Given only a fraction of account bans make the news, the problem was probably much bigger than the news indicates. Maybe 10-100x (what's the ratio of newsworthy to regular folks?). Also, when a prominent user is banned, others see that and clam up on the topic lest they face the same fate; they tread on egg shells, which doesn't constitute a healthy community for them.

Google provides different results for different users, skimming over my result list, I found nothing. Something concrete please?

  • George Hotz gives a good example [1]:

    > Cloth masks are ineffective against covid, that's a true statement, every doctor in 2019 knew it, and now I'm banned on twitter for saying it? Interesting.

    Keep in mind for every famous ban, there might be a few orders of magnitude more bans of small accounts we don't hear about given Twitter "use(d) Artificial Intelligence to identify posts" "that are misleading enough to cause harm to people" [2].

    Also keep in mind this is one topic of thousands that could get an account banned, there is no shortage.

    Please keep in mind my broader point is simply Twitter might have felt like a community for some, but not for everyone. If someone's banned for stating hard truths, that's frustrating to say the least, and I think to some extent makes the individual feel like it's a not a welcoming/fair community to be part of.

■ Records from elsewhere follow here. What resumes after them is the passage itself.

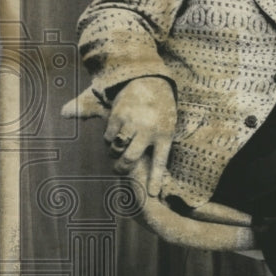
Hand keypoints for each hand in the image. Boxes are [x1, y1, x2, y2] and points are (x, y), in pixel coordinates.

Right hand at [103, 77, 176, 196]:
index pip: (160, 162)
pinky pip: (108, 136)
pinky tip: (116, 132)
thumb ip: (157, 146)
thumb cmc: (160, 110)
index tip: (151, 194)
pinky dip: (109, 138)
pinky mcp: (118, 115)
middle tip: (119, 170)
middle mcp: (149, 131)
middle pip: (130, 159)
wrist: (150, 81)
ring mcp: (132, 123)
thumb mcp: (166, 126)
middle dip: (122, 169)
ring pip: (116, 149)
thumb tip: (152, 170)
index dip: (155, 179)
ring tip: (119, 147)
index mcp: (165, 135)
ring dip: (114, 152)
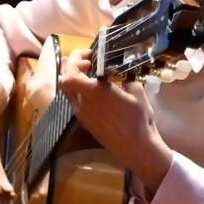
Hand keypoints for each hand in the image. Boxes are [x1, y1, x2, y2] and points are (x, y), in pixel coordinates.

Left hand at [57, 49, 173, 191]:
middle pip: (65, 82)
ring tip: (95, 79)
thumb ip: (123, 79)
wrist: (136, 147)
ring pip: (70, 93)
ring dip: (78, 82)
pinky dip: (83, 95)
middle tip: (90, 64)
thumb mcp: (136, 91)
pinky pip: (78, 104)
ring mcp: (82, 115)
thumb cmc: (138, 118)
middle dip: (73, 69)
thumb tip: (118, 74)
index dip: (74, 60)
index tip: (90, 56)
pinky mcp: (86, 124)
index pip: (68, 73)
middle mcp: (82, 103)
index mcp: (92, 92)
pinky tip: (100, 96)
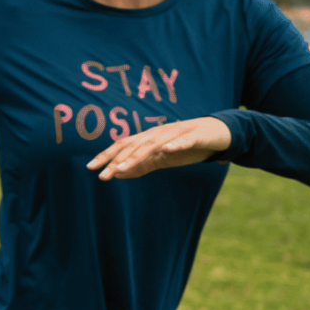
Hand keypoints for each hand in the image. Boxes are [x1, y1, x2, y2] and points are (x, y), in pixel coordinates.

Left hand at [85, 116, 232, 180]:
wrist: (218, 133)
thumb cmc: (187, 145)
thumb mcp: (162, 158)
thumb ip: (142, 165)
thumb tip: (118, 173)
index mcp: (149, 138)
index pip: (123, 146)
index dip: (107, 155)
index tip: (90, 168)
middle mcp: (158, 133)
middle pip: (134, 146)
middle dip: (117, 161)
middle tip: (103, 176)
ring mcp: (176, 133)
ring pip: (153, 144)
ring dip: (137, 156)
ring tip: (122, 168)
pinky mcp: (195, 136)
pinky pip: (183, 140)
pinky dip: (174, 144)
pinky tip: (166, 150)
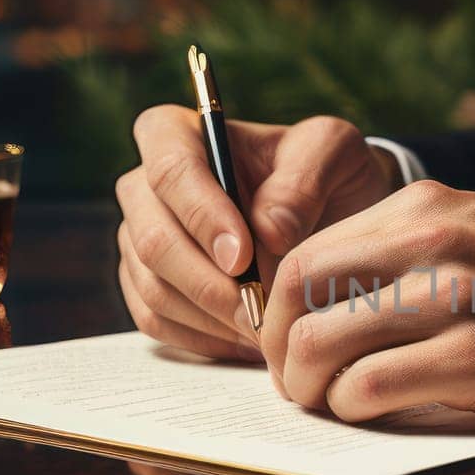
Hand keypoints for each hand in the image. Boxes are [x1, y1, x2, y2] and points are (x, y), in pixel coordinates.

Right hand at [116, 110, 400, 360]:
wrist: (333, 215)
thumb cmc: (326, 173)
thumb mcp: (333, 153)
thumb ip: (304, 178)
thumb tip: (268, 228)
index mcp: (178, 134)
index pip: (170, 169)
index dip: (201, 216)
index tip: (243, 257)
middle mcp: (146, 188)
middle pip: (152, 238)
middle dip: (208, 283)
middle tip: (260, 310)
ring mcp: (141, 240)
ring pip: (153, 287)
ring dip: (210, 316)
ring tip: (266, 328)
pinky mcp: (149, 286)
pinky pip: (156, 321)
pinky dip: (203, 338)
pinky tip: (248, 340)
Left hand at [257, 181, 474, 424]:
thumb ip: (406, 254)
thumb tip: (327, 304)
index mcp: (426, 206)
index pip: (305, 251)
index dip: (277, 308)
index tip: (288, 341)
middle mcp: (431, 240)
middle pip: (296, 293)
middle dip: (279, 350)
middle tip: (295, 382)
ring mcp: (452, 298)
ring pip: (320, 343)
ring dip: (308, 387)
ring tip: (328, 404)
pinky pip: (368, 386)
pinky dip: (351, 408)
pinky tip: (369, 414)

    [1] https://www.youtube.com/watch?v=rJg0hAKtzt8&t=243s

    [2] https://apnews.com/article/coronavirus-pandemic-technology-h...

    • I do not watch videos as sources and in the article there is:

      "Among Greene’s final tweets was one Saturday that falsely referenced “extremely high amounts of covid vaccine deaths,”"

      Also cloth masks did help with reducing transmission (think a sneeze).